1) R. Averse: Will always avoid a fair prospect 2) R. Neutral: Indifferent between accepting and leaving 3) R. Loving: Will always accept fair prospect.
What are the axioms of expected utility theory?
1) Completeness - all have rank 2) Transitivity - if a>b and b>c, then a>c 3) Continuity - p(A) + (1-p)C = B 4) Independence - common consequence
What is Allais’ Paradox?
- Violation of independence - Adding a common consequence alters decisions
What is reflection effect?
Different risk preferences over losses vs gains - preferences were thought to be stable
What is the event splitting effect?
- By splitting probability from one big two small alter decisions. -eg. 0.3(8) + 0.3(8) doesn’t equal 0.6(8)
What is stochastic dominance?
- When probability is moved from a bad outcome to a good one. - EUT would never choose a stochastically dominated option
What is Prospect theory?
EU = Σ[w(pi) V (xi - r)]
w = weighting
V - value function
r = reference value
What is coding in the editing stage of prospect theory?

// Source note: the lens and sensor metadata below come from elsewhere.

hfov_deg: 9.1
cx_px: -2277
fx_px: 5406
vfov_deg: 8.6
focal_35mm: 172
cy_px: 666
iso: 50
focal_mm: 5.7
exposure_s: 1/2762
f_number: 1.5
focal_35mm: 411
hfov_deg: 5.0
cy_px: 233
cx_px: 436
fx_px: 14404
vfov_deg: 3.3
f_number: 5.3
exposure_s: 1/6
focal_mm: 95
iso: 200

Changing the reference value -eg. min gain, income, social benchmark
What is combination in the editing phase of prospect theory?
- prospects simplified by combining identical outcomes -eg. 0.25(10) + 0.25(10) = 0.5(10)

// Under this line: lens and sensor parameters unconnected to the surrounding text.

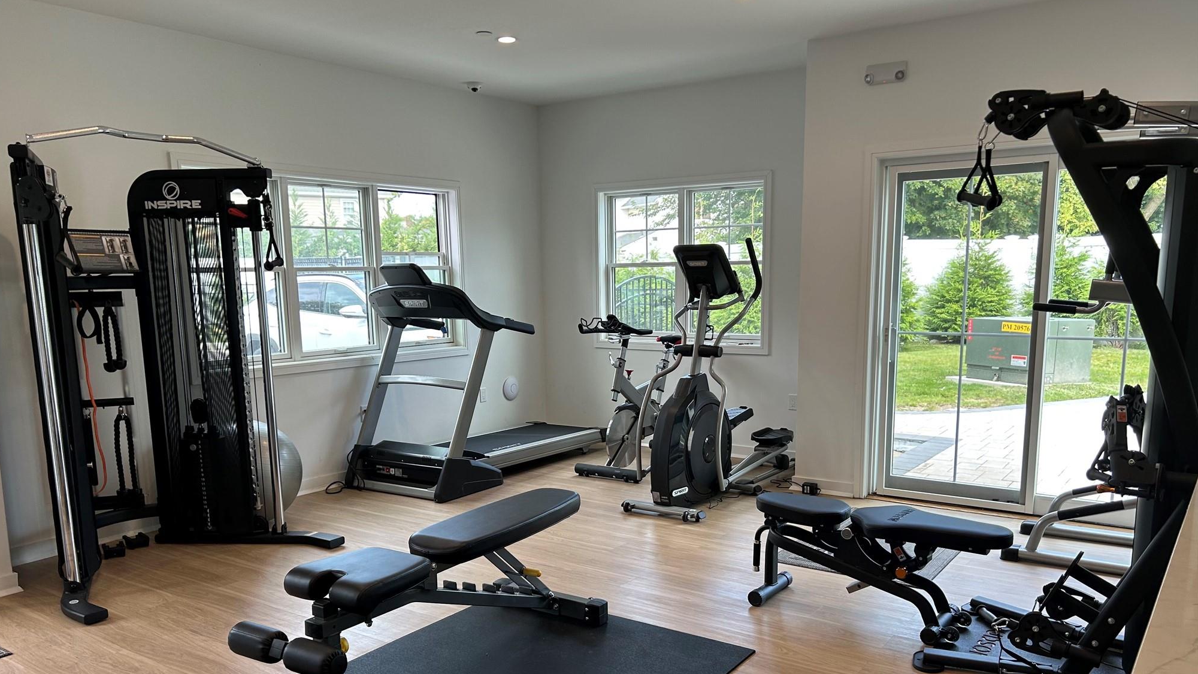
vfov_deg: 39.8
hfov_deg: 66.1
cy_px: 435
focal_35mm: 29
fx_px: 921
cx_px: 586
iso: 50
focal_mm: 5.7
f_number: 1.5
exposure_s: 1/120
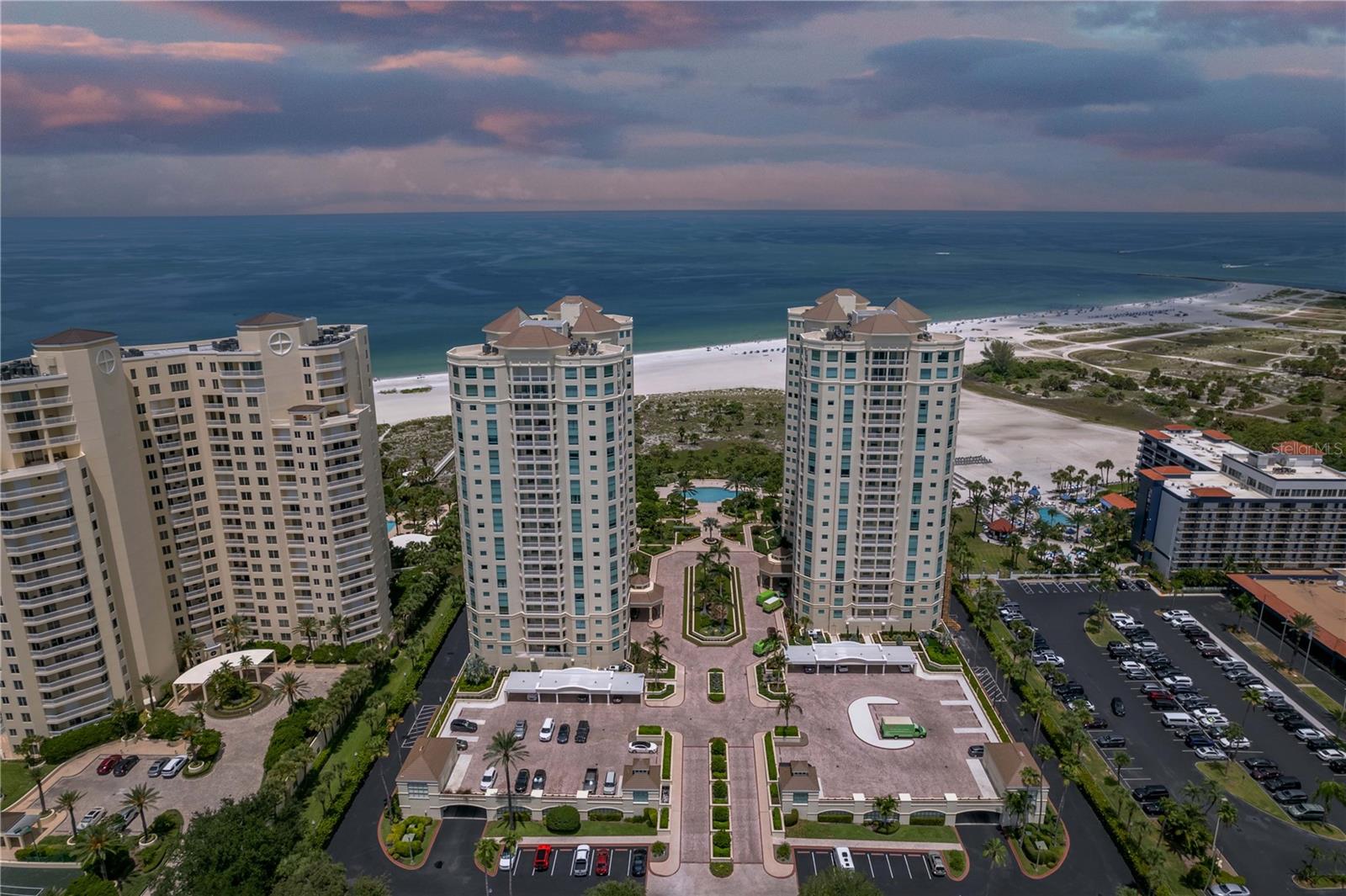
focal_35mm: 22
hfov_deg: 78.6
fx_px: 822
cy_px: 448
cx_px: 673
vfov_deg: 57.2
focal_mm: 8.38
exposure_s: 1/320
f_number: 2.8
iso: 100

What is the segregation phase of editing in prospect theory?
- segregates risk-less component from risky one - eg. (500,0.5 ; 700,0.5) =500 + (0,0.5 ; 200,0.5)
What is cancellation in the editing phase of prospect theory?

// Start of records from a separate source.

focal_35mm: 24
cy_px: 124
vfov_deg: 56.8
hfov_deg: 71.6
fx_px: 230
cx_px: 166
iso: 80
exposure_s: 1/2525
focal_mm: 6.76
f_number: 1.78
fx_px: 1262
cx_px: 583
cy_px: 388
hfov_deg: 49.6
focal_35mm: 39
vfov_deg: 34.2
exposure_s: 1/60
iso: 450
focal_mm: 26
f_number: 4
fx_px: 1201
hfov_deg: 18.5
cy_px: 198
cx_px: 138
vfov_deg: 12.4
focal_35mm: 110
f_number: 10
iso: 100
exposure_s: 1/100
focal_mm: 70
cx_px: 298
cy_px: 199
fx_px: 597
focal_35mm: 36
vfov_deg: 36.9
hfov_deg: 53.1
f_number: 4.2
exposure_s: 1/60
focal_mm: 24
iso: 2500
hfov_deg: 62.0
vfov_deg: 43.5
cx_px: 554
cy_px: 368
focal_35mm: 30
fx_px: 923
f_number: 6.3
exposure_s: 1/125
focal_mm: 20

Discarding of components that are shared by the offered prospects
What is the Shape of the value function and what does it imply?
- Shape is an S going through the origin. - Loss aversion as the curve is steeper below the origin - Diminishing sensitivity (concave) RA over gains and RL over losses - reference point is v(0) = 0
What is the shape of the weighting function and what does this imply?
-Convex upward slope - Low probabilities are overweighted - High probabilities are under weighted. - Undefined close to 0
What is subcertainty?
- Sum of weighted p values is less than 1 - w(p) + w(1-p) < 1 - Larger p values are underweighted
What is sub proportionality?
-for a fixed ratio of p’s, the ratio of corresponding decision weights is closer to one when the p’s are small
How does prospect theory deal with the issue of Allais’ Paradox?
- Implies sub-certainty - Use algebra and inequality to show that sum of w(p) < 1
How does prospect theory explain the reflection effect?
- Shape of the value function shows that we are risk loving over losses and risk averse over gains
How does prospect theory handle the issue of the isolation effect?
- Isolation effect solved by segregation - Takes diskless component out of decision.
How does prospect theory solve event splitting effects?
- It doesn’t - ESE violates combination phase of editing - can use stripped down model which doesn’t allow for combination - in this 2 x w(0.3) doesn’t equal 0.6 so explains different results.
How does Prospect theory solve stochastic dominance issues?
- moving p has two effects on utility: 1) Direct - always positive, ^p on good outcome. 2) Indirect - + or -, sum of w(p) + w(1-p) may increase or decrease. *If indirect is negative, it outweighs the direct effect!